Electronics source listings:

++++++++++

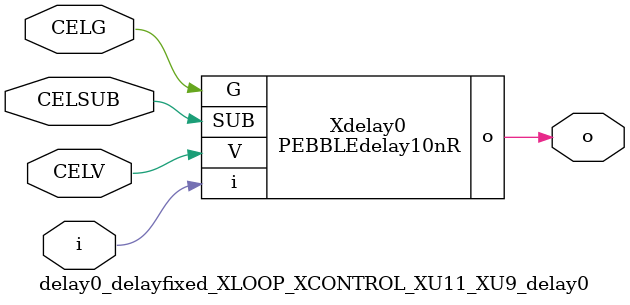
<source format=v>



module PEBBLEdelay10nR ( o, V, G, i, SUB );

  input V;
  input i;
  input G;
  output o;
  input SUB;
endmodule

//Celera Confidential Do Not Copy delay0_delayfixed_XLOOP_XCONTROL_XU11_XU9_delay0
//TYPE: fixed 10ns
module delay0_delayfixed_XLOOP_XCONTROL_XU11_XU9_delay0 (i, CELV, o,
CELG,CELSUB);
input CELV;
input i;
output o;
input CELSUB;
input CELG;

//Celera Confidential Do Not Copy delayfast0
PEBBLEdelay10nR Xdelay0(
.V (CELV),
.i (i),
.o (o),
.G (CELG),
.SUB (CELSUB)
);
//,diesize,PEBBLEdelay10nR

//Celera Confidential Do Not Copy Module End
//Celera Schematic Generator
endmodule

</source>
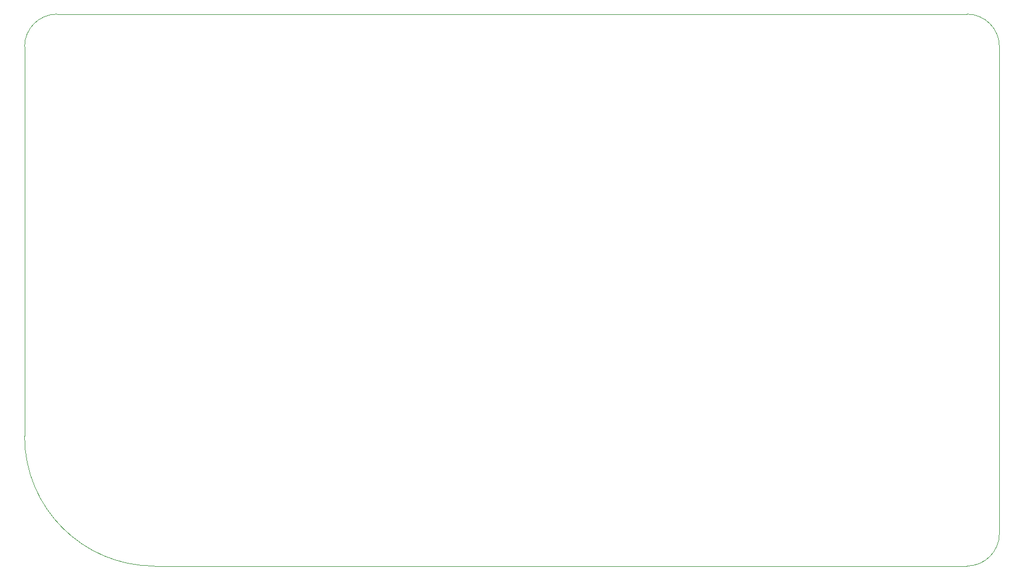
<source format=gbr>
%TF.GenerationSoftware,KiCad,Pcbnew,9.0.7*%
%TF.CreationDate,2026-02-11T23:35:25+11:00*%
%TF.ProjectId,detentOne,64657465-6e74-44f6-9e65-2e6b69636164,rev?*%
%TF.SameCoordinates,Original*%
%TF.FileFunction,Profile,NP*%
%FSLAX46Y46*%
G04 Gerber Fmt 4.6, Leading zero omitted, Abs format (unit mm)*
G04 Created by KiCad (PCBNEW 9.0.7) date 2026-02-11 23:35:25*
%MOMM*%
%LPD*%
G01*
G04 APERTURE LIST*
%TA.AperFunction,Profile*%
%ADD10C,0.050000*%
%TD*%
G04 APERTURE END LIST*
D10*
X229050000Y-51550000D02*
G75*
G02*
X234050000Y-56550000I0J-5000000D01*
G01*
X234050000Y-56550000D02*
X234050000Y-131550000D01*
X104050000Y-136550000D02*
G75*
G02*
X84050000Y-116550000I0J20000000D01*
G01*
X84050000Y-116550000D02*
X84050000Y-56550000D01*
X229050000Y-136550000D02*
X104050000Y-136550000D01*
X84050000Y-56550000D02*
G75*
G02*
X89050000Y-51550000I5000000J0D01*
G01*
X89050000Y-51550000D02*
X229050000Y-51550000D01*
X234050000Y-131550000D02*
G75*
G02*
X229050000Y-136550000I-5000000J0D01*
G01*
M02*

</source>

++++++++++

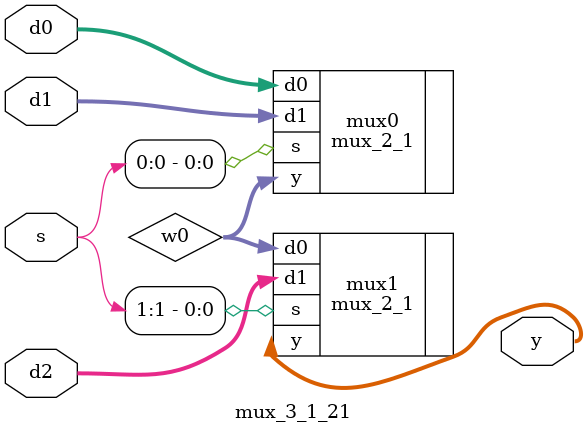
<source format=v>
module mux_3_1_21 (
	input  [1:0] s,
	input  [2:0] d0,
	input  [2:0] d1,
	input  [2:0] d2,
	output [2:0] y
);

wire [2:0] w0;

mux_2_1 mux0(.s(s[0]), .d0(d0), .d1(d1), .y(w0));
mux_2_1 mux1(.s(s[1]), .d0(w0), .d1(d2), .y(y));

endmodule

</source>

++++++++++

§ **WHAT THIS TASK INVOLVES**
Copy out, from the data above, each line where the string "APERTURE" is present.

§ **SOLUTION**
G04 APERTURE LIST*
G04 APERTURE END LIST*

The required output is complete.